# Need Fishing Decoy Help



## Capwood (Nov 25, 2012)

Glad to be a part of this forum...but I could use some sage advice.

Over the years, I've made a few fishing decoys; but I still don't know how to get the metal fins fitted in the body without extra work. I've sawed them in; but then, I need to fill the gap that isn't fin. I've used a woodburning tip, but there's too much of a burn mark around the metal. I've seen metal fins that went all the through the decoy body and were bent at 90 degrees on the other side to keep them in place.

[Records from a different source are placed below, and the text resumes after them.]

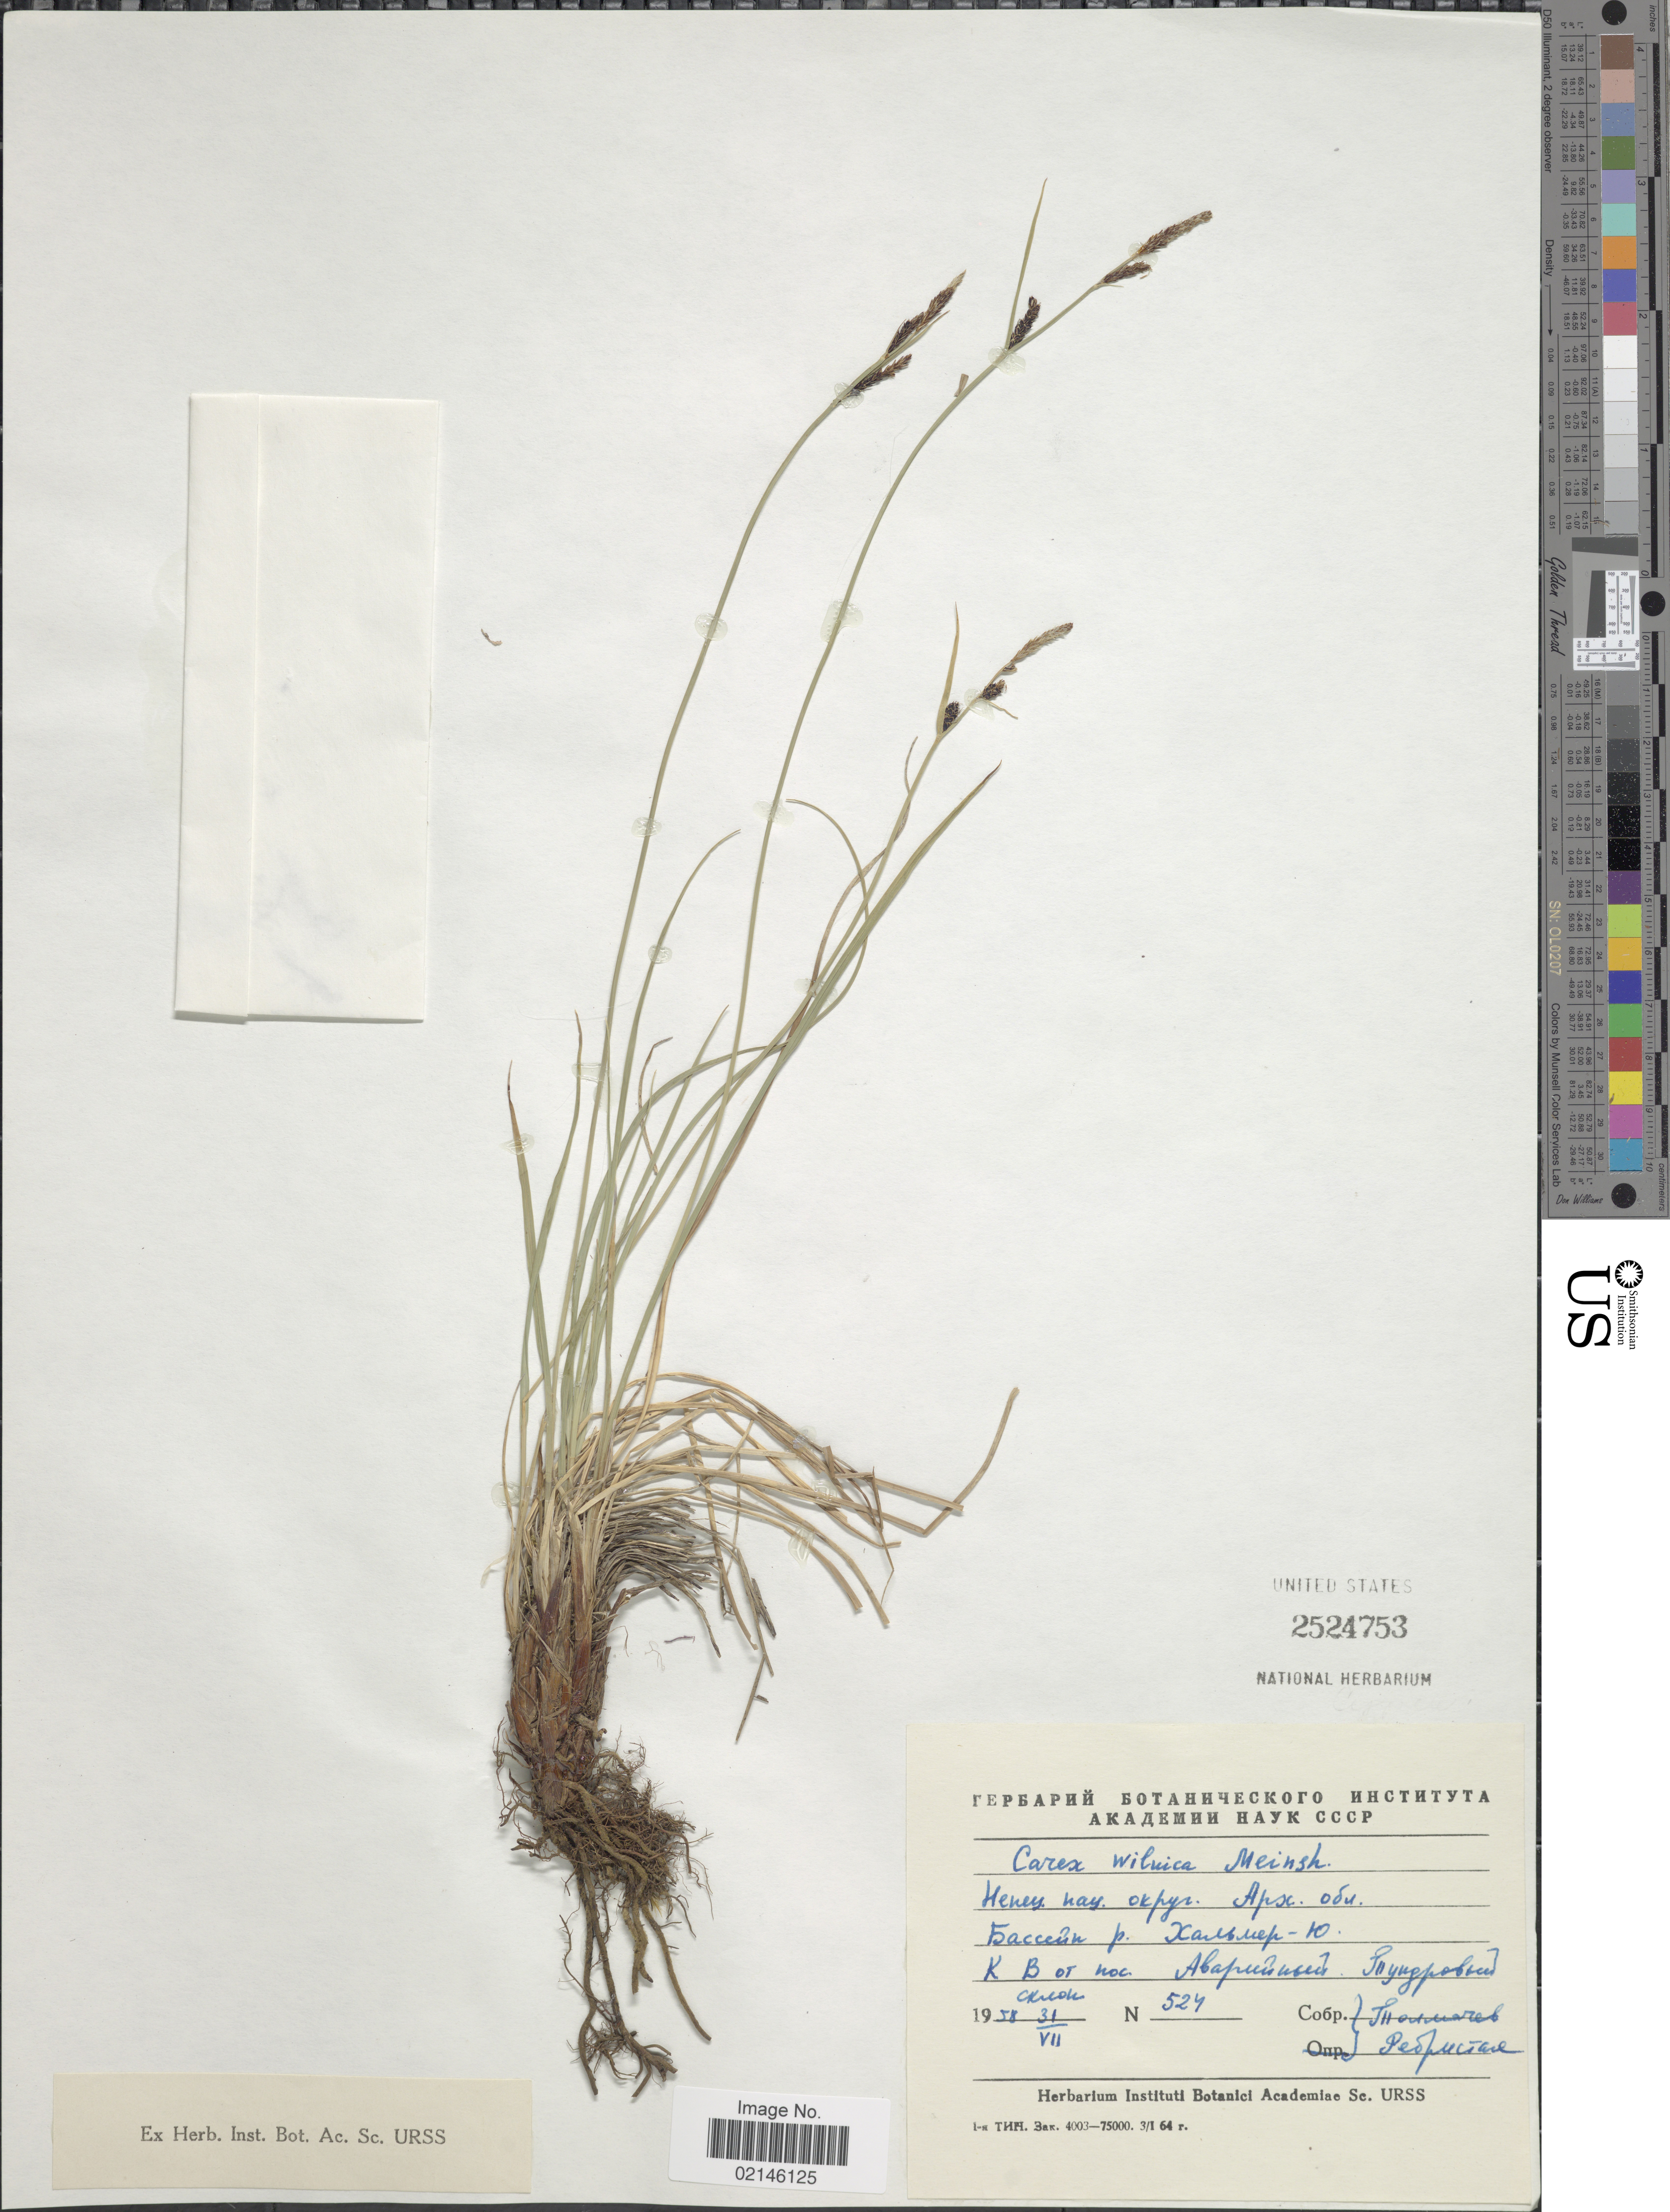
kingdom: Plantae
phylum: Tracheophyta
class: Liliopsida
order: Poales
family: Cyperaceae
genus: Carex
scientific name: Carex wiluica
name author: Meinsh.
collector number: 524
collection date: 1958-07-31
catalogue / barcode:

How can I get metal fins in the body to have a great fit and no bandsaw trail that needs filler? A knife might do a good job on cedar; but cutting a slot in maple or walnut that just fits the narrow metal is over my head.

The reason I ask, is because I would like to make some decoys out of nicer wood and leave them natural--no painting. But setting metal fins in the body without the above telltale signs remains a mystery to this nimrod.

I've thought about placing two different woods in the bandsaw and making a glue joint where the two pieces come together--the joint running where the fins need to go.

I want to use as little filler or glue-spanning as possible. I'm counting on an experienced outdoorsman to let me in on the secret.

Thanks!


----------



## rayking49 (Nov 6, 2011)

You actually said what I thought, a lamination.


----------



## GeorgeC (Jul 30, 2008)

What is a fishing decoy? 

George


----------



## Hammer1 (Aug 1, 2010)

I've never done it but a few solutions come to mind. You didn't mention size or thickness of the metal or how you were cutting a slot. There are a number of small saw blades and abrasive cut off discs available for a Dremel tool. Same thing with Multi Master oscillating type tools. Could you fold the metal that fits in the slot to compensate for a too wide slot? You could use small drill bits that match the metal thickness, drill a series and cut the waste between with a knife or needle file. Maybe the fins could have pins cut like prongs instead of the entire width of the material fitting in a slot. Hammer a small brad flat and either solder or sandwich it. With a little creativity, it could be part of the fin design, like ribs. A piece of metal could be attached to a soldering iron and used to burn a slot or held in vice grips and heated with a torch. A thin saw like a hacksaw blade or veneer saw could be cut or shaped, maybe used against a guide before the decoy is shaped. A thin sharp knife can be plunged in and wiggled back and forth. Maybe a combination of any of these methods depending on the size of the slot and thickness of the metal.


----------



## Capwood (Nov 25, 2012)

*Thanks, Hammer*

I appreciate the response--several ideas for consideration. Still, I think there's got to be another way to accomplish this. Any more ideas?

Thanks!


----------



## Hammer1 (Aug 1, 2010)

It's illegal in my state to use spears, bow and arrows or grapnels to fish except for suckers in the spring. I don't know if fish decoys can be used but we normally fish through the ice in deeper water and decoys might cause fouling of our lines. I don't have any experience with decoys.

I did a quick search and found this on fish decoys, have to say I'm very impressed with the workmanship, nothing like antique decoys I've seen, but they are painted. The author uses a fine burn in knife for his fins. Must be a bit of a job and rather stinky. From a woodworkers standpoint, I'd probably look into a small saw for the Dremel for small slots and a veneer saw for larger ones. The veneer saws can be filed down quite thin.

I would Google around, lots of folks make fish decoys.
http://www.midarkhouse.org/articles/holmes_buildingafishdecoy.html


----------



## Capwood (Nov 25, 2012)

*Decoy Finished*

Well, the fish decoy is done. I'll see if I know how to attach it here. It's padauk and maple with crystall eyes.


----------



## Dominick (May 2, 2011)

That came out very nice. There's a woman I know up in boulder junction Wisconsin that has a little shop, that has decoys similar to yours. 
The price tags on the ones she has are anywhere from $60 to $300 plus. So that should tell you something there. Nice work.


----------



## robot (Oct 28, 2012)

That is really cool! Nice work!


----------